■ PROBLEM DESCRIPTION ■
Arrange everything from the start of the material down to and including the line that contains "Por la extensión del postnatal en Venezuela" as a Markdown table with the columns Row and Line, numbering each line and omitting any blank lines.

■ SUPPLIED DATA ■
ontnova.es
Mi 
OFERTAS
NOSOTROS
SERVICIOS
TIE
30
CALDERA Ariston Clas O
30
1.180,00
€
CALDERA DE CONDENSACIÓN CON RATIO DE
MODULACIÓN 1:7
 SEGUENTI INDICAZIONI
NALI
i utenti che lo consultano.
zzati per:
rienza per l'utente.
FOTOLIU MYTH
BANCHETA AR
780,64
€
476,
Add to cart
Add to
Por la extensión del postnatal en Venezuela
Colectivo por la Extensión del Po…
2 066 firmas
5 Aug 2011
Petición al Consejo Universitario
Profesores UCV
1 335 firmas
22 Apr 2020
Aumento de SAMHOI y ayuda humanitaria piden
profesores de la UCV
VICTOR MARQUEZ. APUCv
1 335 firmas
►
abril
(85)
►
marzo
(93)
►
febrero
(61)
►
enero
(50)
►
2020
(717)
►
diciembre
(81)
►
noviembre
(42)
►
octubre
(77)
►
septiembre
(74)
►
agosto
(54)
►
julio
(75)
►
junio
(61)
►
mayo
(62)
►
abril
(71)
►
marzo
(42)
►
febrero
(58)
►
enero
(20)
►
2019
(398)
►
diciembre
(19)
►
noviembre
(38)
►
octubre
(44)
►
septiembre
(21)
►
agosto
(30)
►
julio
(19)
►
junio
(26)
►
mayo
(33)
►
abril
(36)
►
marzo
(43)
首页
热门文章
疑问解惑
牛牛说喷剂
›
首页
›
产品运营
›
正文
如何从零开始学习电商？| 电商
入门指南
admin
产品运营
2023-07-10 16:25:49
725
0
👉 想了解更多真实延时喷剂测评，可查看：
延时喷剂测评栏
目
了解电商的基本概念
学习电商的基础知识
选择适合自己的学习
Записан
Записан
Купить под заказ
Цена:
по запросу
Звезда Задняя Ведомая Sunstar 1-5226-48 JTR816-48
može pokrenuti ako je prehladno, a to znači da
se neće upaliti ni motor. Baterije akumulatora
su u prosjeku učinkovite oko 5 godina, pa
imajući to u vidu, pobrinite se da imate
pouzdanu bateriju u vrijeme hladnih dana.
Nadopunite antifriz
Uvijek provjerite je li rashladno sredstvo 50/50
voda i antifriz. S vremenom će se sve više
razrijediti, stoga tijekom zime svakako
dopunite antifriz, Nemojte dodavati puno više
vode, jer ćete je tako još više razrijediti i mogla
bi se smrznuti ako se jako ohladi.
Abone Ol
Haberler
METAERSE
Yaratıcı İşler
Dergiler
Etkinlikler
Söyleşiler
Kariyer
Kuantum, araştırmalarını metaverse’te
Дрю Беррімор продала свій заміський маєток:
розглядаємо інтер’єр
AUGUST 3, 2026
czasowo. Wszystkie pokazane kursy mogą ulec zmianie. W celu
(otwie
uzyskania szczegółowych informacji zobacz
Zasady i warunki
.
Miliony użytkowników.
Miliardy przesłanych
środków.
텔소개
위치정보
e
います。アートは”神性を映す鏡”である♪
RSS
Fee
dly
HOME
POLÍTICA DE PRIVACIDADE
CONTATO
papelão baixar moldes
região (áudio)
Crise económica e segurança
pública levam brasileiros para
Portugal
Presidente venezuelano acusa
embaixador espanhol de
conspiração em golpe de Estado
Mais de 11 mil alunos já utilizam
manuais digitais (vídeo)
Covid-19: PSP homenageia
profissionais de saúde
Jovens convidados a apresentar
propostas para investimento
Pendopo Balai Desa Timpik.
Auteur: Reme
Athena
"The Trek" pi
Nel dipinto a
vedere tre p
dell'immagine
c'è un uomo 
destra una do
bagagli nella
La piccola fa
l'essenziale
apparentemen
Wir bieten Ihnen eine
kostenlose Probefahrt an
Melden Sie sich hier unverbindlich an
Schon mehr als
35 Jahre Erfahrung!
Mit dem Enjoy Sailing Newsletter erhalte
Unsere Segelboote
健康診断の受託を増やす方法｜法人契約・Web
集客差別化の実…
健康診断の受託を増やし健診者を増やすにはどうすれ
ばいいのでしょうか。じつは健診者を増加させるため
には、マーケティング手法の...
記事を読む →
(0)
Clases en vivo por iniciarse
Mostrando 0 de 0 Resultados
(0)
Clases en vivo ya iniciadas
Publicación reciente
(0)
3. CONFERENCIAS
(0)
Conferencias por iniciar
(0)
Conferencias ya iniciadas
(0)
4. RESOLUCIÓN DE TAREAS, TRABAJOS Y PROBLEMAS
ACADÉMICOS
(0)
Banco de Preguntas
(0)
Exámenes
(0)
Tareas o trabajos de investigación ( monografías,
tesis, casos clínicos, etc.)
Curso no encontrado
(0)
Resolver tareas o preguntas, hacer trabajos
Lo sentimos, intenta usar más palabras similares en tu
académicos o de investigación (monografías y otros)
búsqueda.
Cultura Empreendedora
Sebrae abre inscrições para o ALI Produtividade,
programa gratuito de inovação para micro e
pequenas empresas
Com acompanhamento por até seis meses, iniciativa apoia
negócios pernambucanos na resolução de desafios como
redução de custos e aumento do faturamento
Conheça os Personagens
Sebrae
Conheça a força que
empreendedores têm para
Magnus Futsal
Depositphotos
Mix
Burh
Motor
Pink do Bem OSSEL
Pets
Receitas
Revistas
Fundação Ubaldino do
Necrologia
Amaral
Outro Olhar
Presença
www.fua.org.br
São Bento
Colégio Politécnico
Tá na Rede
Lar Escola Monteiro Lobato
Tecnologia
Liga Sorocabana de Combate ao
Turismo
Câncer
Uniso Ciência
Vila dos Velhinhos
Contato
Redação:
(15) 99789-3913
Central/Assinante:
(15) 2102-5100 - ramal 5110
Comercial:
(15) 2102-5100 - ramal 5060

■ YOUR RESPONSE ■
| Row | Line |
|---|---|
| 1 | ontnova.es |
| 2 | Mi  |
| 3 | OFERTAS |
| 4 | NOSOTROS |
| 5 | SERVICIOS |
| 6 | TIE |
| 7 | 30 |
| 8 | CALDERA Ariston Clas O |
| 9 | 30 |
| 10 | 1.180,00 |
| 11 | € |
| 12 | CALDERA DE CONDENSACIÓN CON RATIO DE |
| 13 | MODULACIÓN 1:7 |
| 14 |  SEGUENTI INDICAZIONI |
| 15 | NALI |
| 16 | i utenti che lo consultano. |
| 17 | zzati per: |
| 18 | rienza per l'utente. |
| 19 | FOTOLIU MYTH |
| 20 | BANCHETA AR |
| 21 | 780,64 |
| 22 | € |
| 23 | 476, |
| 24 | Add to cart |
| 25 | Add to |
| 26 | Por la extensión del postnatal en Venezuela |